[EXERCISE BRIEF]:
Check each line of the material for the string "delle", and copy the lines that have it.

[DATASET RECORDS]:
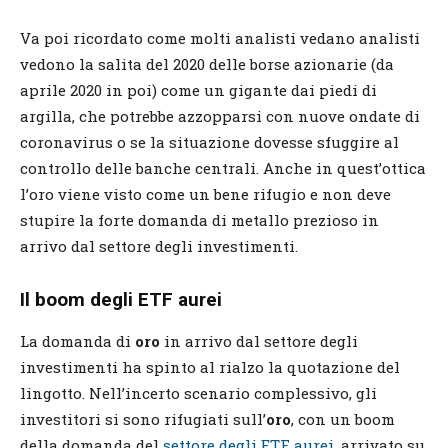
Va poi ricordato come molti analisti vedano analisti
vedono la salita del 2020 delle borse azionarie (da
aprile 2020 in poi) come un gigante dai piedi di
argilla, che potrebbe azzopparsi con nuove ondate di
coronavirus o se la situazione dovesse sfuggire al
controllo delle banche centrali. Anche in quest’ottica
l’oro viene visto come un bene rifugio e non deve
stupire la forte domanda di metallo prezioso in
arrivo dal settore degli investimenti.
Il boom degli ETF aurei
La domanda di
oro
in arrivo dal settore degli
investimenti ha spinto al rialzo la quotazione del
lingotto. Nell’incerto scenario complessivo, gli
investitori si sono rifugiati sull’
oro
, con un boom
della domanda del
settore degli ETF aurei
, arrivato su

[TASK ANSWER]:
vedono la salita del 2020 delle borse azionarie (da
controllo delle banche centrali. Anche in quest’ottica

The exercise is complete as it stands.